Searching for answers
Even if we can provide some general answers to the question of what has characterised central banking activities, we must continue to search for answers to what central banks are and what makes them useful.

Norges Bank will celebrate its two hundred year anniversary in 2016. We plan to write three books: The History of Norges Bank will be written by historians, and The Monetary History of Norway will be written by economists. The third book from the project will offer an international, historical perspective on central banking, and has been given the working title What is a useful central bank? Norway will only be mentioned in this book if our experiences contribute to the international understanding of the question at hand.

This last question was also the topic of the Governor’s speech yesterday and the theme of today’s symposium.
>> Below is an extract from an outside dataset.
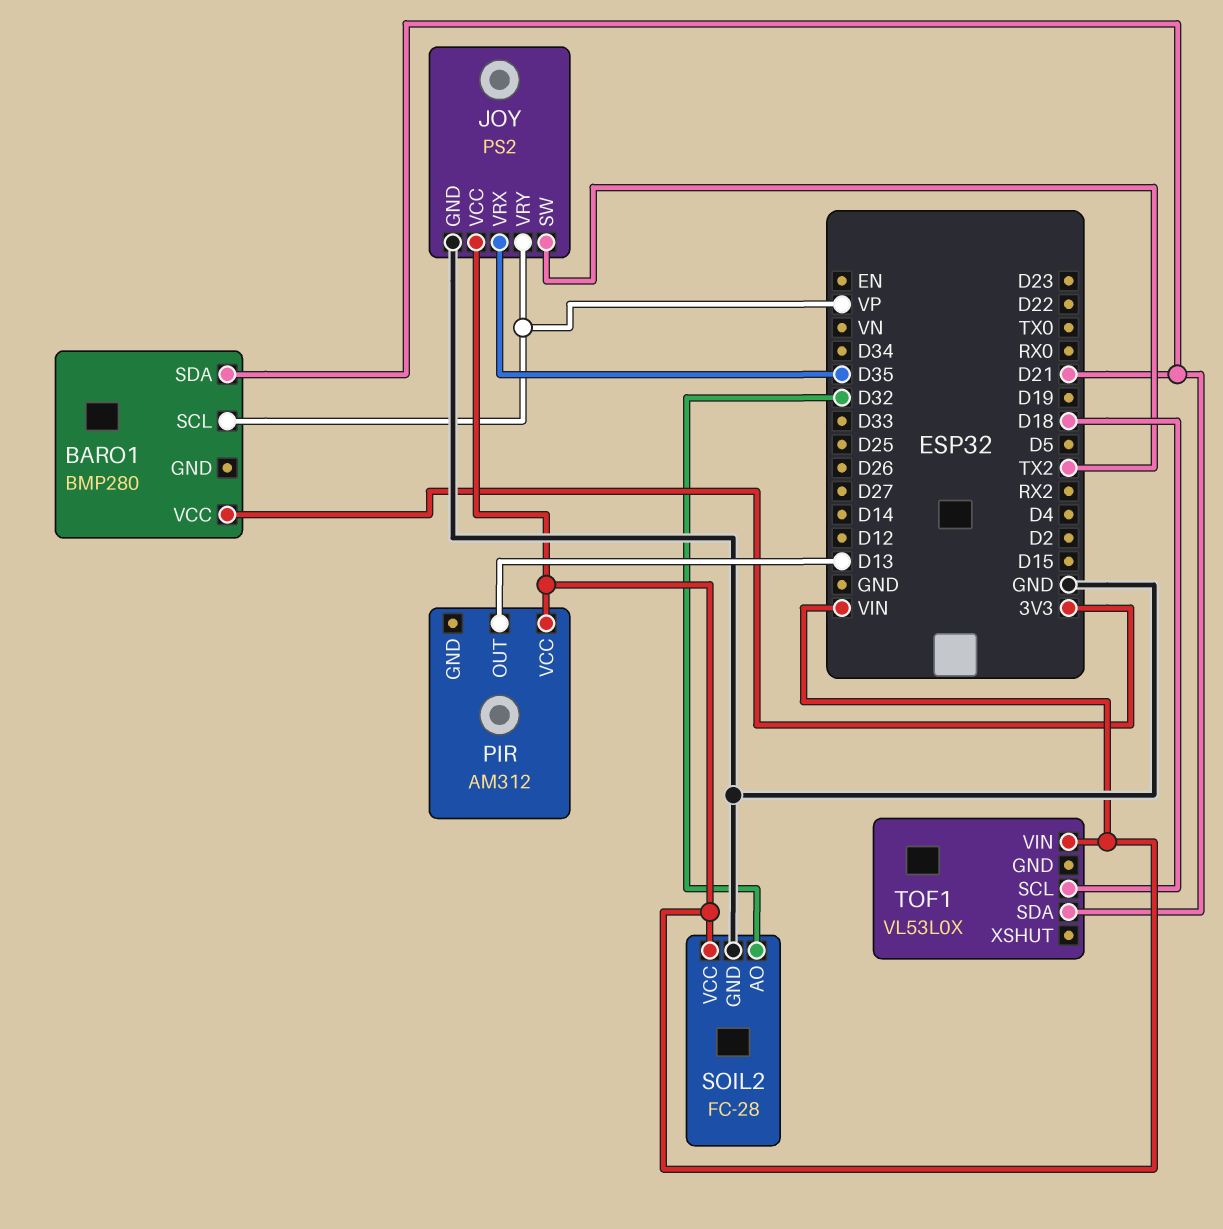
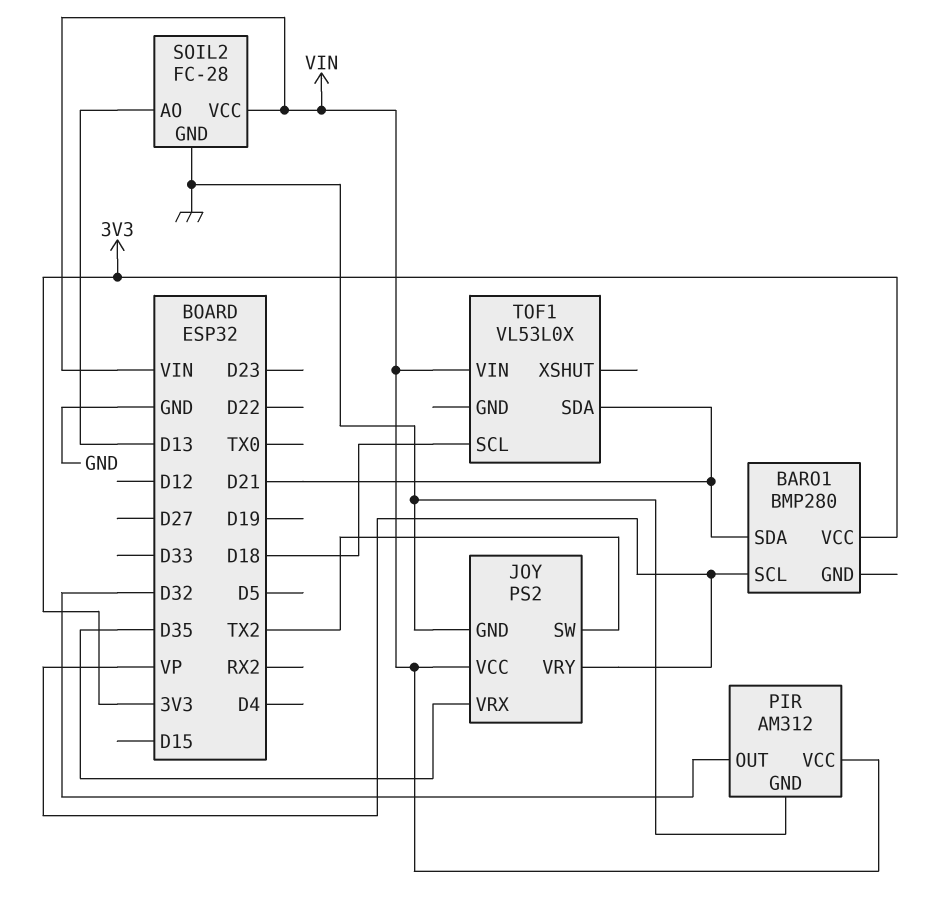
PIR pin GND: none -> GND
PIR pin OUT: D13 -> D32
SOIL2 pin AO: D32 -> D13

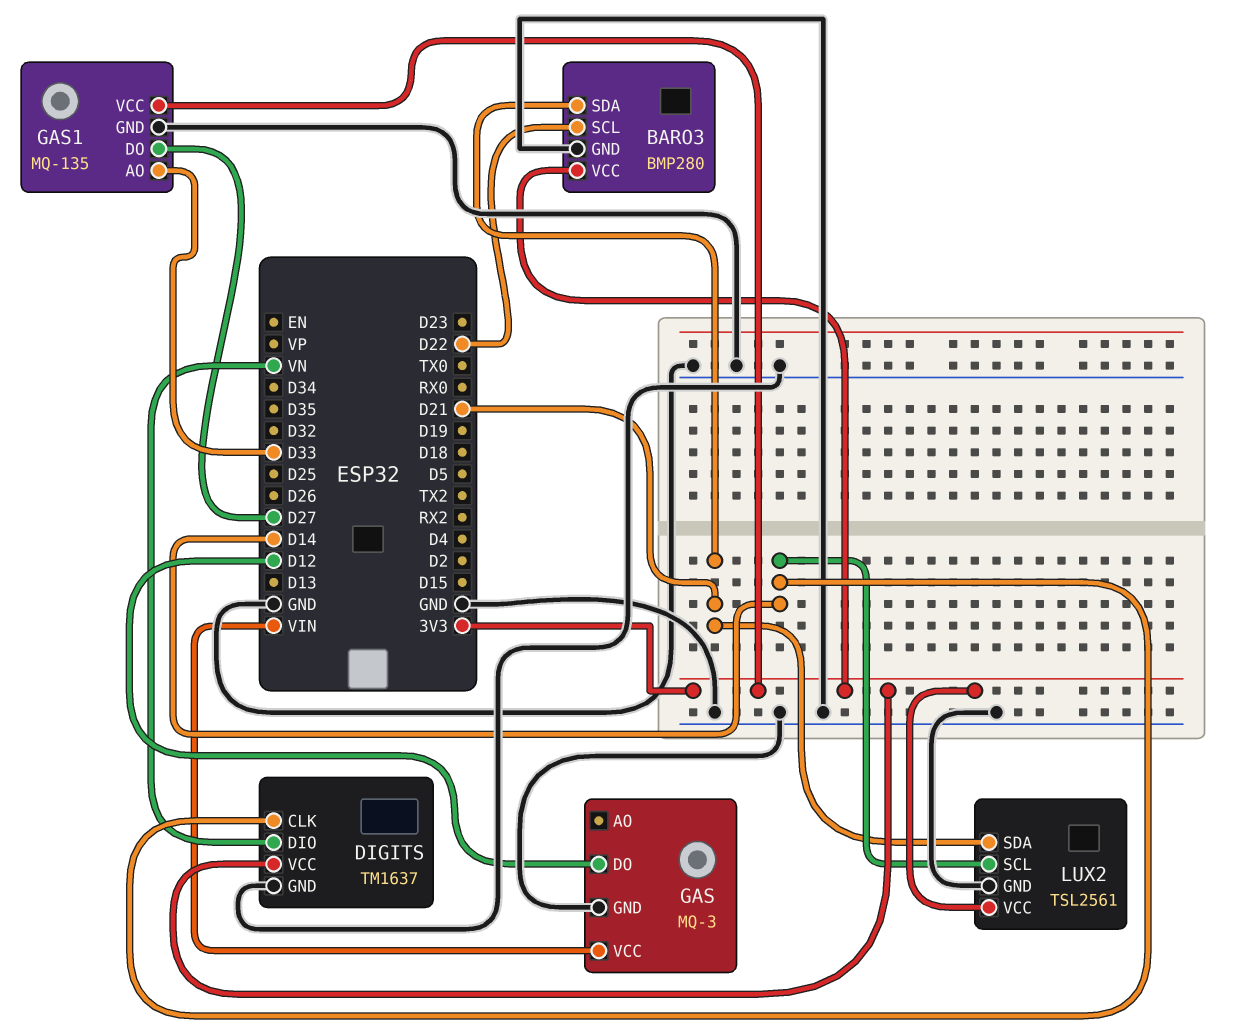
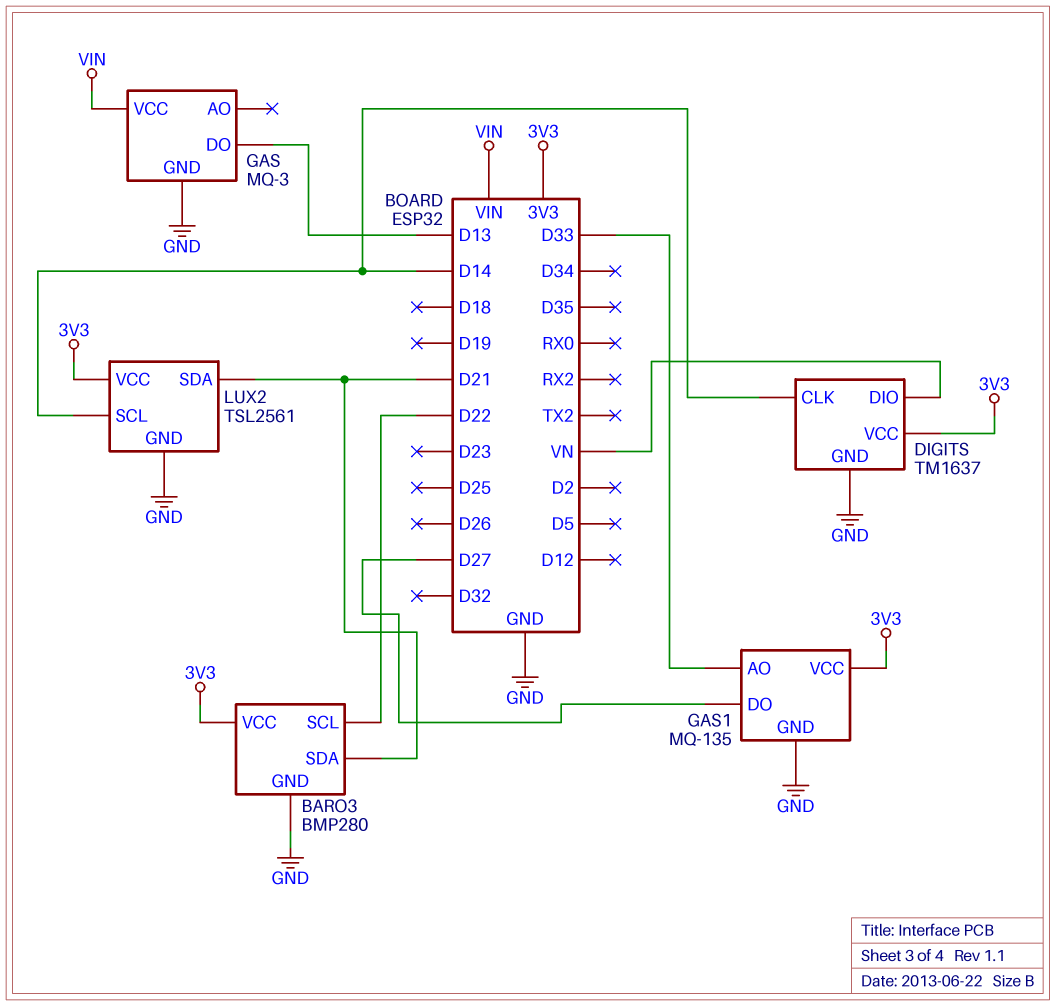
GAS pin DO: D12 -> D13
He pointed out that a useful central bank must have a clear mandate with relevant objectives and instruments. The central bank must also seek to reach these objectives in a manner that ensures confidence.

Arranging this symposium on a theme that interests the Governor is our way of honouring him after having served his two periods.

Today we begin with a historical perspective on central banking. Professor Bordo will offer some long-term perspectives, while professor Toniolo will discuss some experiences from central banks’ challenges in the interwar period. Later, Governor Aziz will address current challenges for central banks in emerging market economies. After lunch Philip Turner from the BIS and Governor Ingves will share some of their insights from the theory and practice of central banking. The day will conclude with a panel discussion chaired by professor Gerlach, on central banks’ future challenges.

We are fortunate to have such prominent speakers here with us today. I hope they inspire our further research on the topic “What is a useful central bank?”


[1] Walter Bagehot (1873):”Lombard Street: A description of the Money Market”.